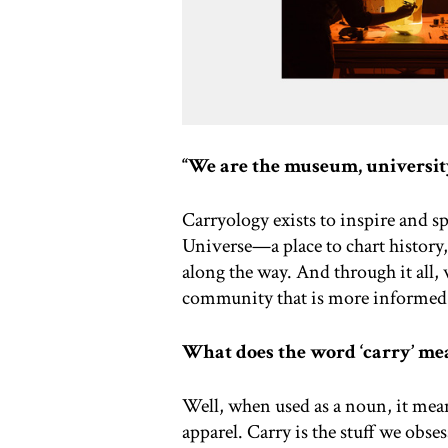
“We are the museum, university
Carryology exists to inspire and sp
Universe—a place to chart history,
along the way. And through it all, 
community that is more informed
What does the word ‘carry’ me
Well, when used as a noun, it mean
apparel. Carry is the stuff we obse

* [TASK ITEM] Take the line that contains "along the way." and every line after it in the material above. Set those lines down exactly and nothing more.

* [SOLUTION BELOW]
along the way. And through it all, 
community that is more informed
What does the word ‘carry’ me
Well, when used as a noun, it mean
apparel. Carry is the stuff we obse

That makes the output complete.